*** Opening Data to examine ***
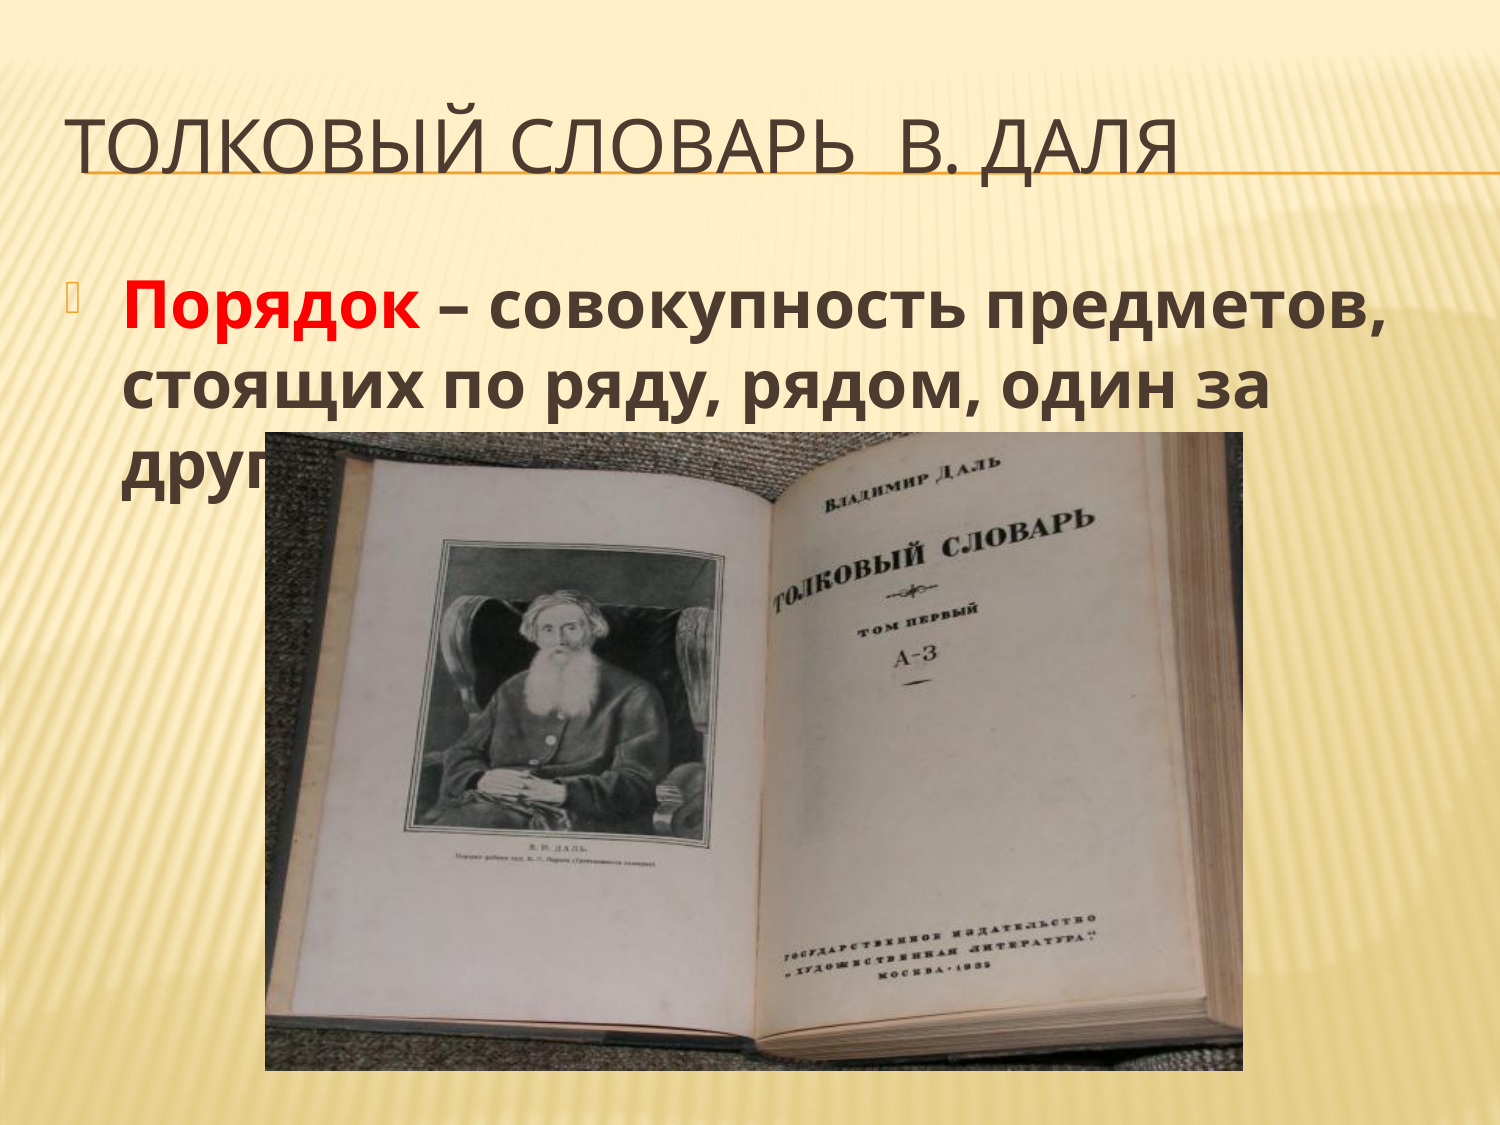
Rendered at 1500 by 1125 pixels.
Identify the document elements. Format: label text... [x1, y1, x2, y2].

list Порядок – совокупность предметов, стоящих по ряду, рядом, один за другим; ряд, линия и т.д. [50, 254, 1475, 998]
title Толковый словарь В. Даля [50, 75, 1475, 213]
picture [265, 432, 1243, 1071]
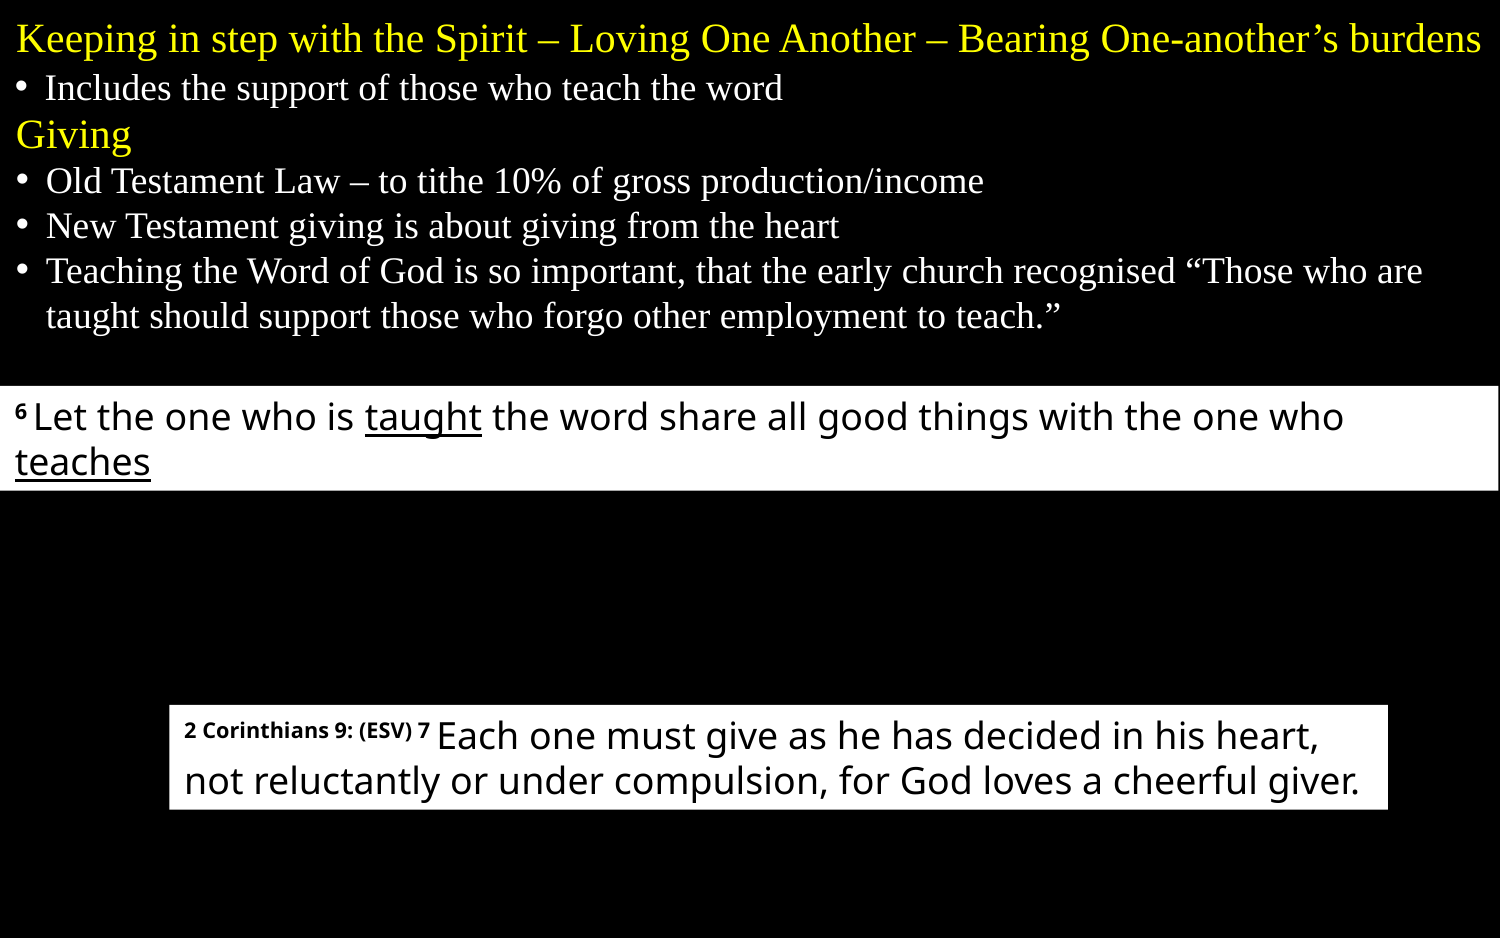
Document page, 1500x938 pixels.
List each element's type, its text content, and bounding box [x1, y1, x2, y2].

text_box Includes the support of those who teach the word [0, 55, 1500, 115]
text_box 6 Let the one who is taught the word share all good things with the one who teaches [0, 385, 1499, 491]
text_box Old Testament Law – to tithe 10% of gross production/income New Testament giving is about giving from the heart Teaching the Word of God is so important, that the early church recognised “Those who are taught should support those who forgo other employment to teach.” [1, 148, 1500, 343]
text_box Giving [1, 99, 172, 148]
text_box Keeping in step with the Spirit – Loving One Another – Bearing One-another’s burdens [0, 3, 1500, 55]
text_box 2 Corinthians 9: (ESV) 7 Each one must give as he has decided in his heart, not reluctantly or under compulsion, for God loves a cheerful giver. [169, 704, 1388, 810]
*** Closing Data to examine ***
◆ **Work item**
The data must be reproduced exactly, and no picture may appear in the copy.

◆ **Task result**
Rendered at 1500 by 1125 pixels.
Identify the document elements. Format: label text... [x1, y1, x2, y2].

list Порядок – совокупность предметов, стоящих по ряду, рядом, один за другим; ряд, линия и т.д. [50, 254, 1475, 998]
title Толковый словарь В. Даля [50, 75, 1475, 213]
picture [265, 432, 1243, 1071]
Document page, 1500x938 pixels.
List each element's type, its text content, and bounding box [x1, y1, x2, y2].

text_box Includes the support of those who teach the word [0, 55, 1500, 115]
text_box 6 Let the one who is taught the word share all good things with the one who teaches [0, 385, 1499, 491]
text_box Old Testament Law – to tithe 10% of gross production/income New Testament giving is about giving from the heart Teaching the Word of God is so important, that the early church recognised “Those who are taught should support those who forgo other employment to teach.” [1, 148, 1500, 343]
text_box Giving [1, 99, 172, 148]
text_box Keeping in step with the Spirit – Loving One Another – Bearing One-another’s burdens [0, 3, 1500, 55]
text_box 2 Corinthians 9: (ESV) 7 Each one must give as he has decided in his heart, not reluctantly or under compulsion, for God loves a cheerful giver. [169, 704, 1388, 810]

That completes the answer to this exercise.